Help for Breast Cancer Treatment-Related Hot Flashes
Hester Hill Schnipper, LICSW, OSW-C Program Manager Emeritus, Oncology Social Work
JANUARY 09, 2019
Are hot flashes a problem for you?
We all know that hot flashes often accompany natural menopause. Many of us have learned that hot flashes also accompany an early, abrupt menopause brought on by cancer treatment, either surgery to remove the ovaries or chemotherapy or hormonal therapies or a combination. Even some women who have already experienced natural menopause have another round of hot flashes when hormonal treatments (aromatase inhibitors) are prescribed for breast cancer.
My non-physician observation has been that cancer treatment-related menopause is often more intense than its natural cousin. Instead of the symptoms appearing gradually over time, they begin all at once, either right after surgery or upon the initiation of chemotherapy or hormonal therapies. I picture the symptoms being crushed together, becoming stronger and more frequent.

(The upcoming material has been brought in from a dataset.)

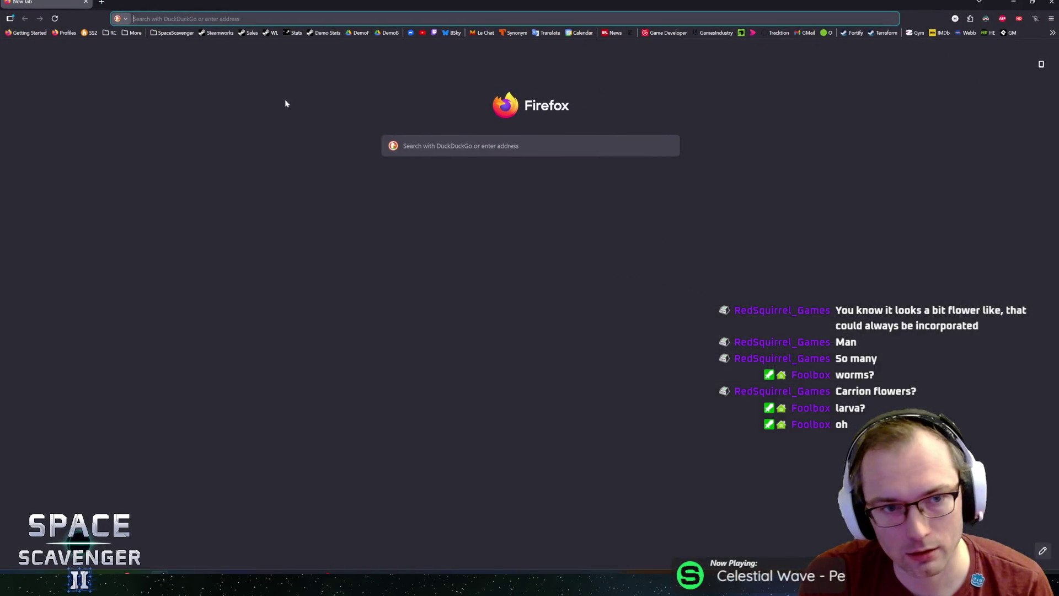
- Search 'carrion flowers' and open the Carrion flower Wikipedia article from the results
key(Down)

Everyone is different, and some women experience mere warm flashes while others are tormented by intense variants. Some women describe feeling as though they are on fire when their face turns bright scarlet and sweat rolls down their cheeks. Sometimes the flashes seem to occur randomly while other times they are brought on by stress or anxiety, spicy foods, caffeine or alcohol. Other triggers can be any situation that raises your body temperature: hot baths or showers, hot tubs, hot rooms or hot, humid weather. The symptoms can happen any time of day or night, but may be especially troublesome at night. Some women are awakened multiple times, drenched in sweat, and are chronically exhausted.
The two basic approaches to managing hot flashes are behavioral and medicinal. Behavioral possibilities begin with paying careful attention to your own life and hot flash patterns. Have you observed particular situations or times of day/night when you are most likely to experience them? The first life style intervention that is usually recommended is exercise. We already know that regular mild to moderate exercise will help with other issues: weight management, stress control, bone density and energy. Here are a number of other practical suggestions that may help.
- Keep ice water with you and a thermos by your bed at night
- Keep a few wet washcloths in the freezer during the day. At night, move them to a small cooler by your bed. The frozen cloth will feel wonderful when you are boiling hot.
- Avoid synthetic fibers day and night, including sheets.
- Keep a few extra pillows handy, so you can switch to a cool one as needed.
- Keep a few paper fans in your office or home and be prepared to fan your hot face in a lovely old-fashioned, glamorous way.
- Always dress in layers that can be easily shed.
At the San Antonio Breast Cancer meetings in December 2018, a study was presented that suggests that oxybutynin, a medicine commonly used to treat bladder incontinence, reduced the number and severity of hot flashes. The lead investigator, Dr. Roberto Leon-Ferre, said: “More important than just reducing the frequency and severity of hot flashes, what we saw in our study as well is that patients rated a significant improvement in the hot flash interference with daily activities. So we measured, for example, how did the hot flashes interfere with work, how did the hot flashes interfere with leisure activities, social activities, concentration, sexuality, and overall quality of life, and patients on oxybutynin reported an improvement in nearly all of those quality metrics with the exception of concentration and sexuality. All the others were improved.” Read more about this study here.
This drug joins several others that are sometimes helpful, including a low dose of a common antidepressant, Effexor. If it seems relevant, talk with your doctor about possible medications that might help you.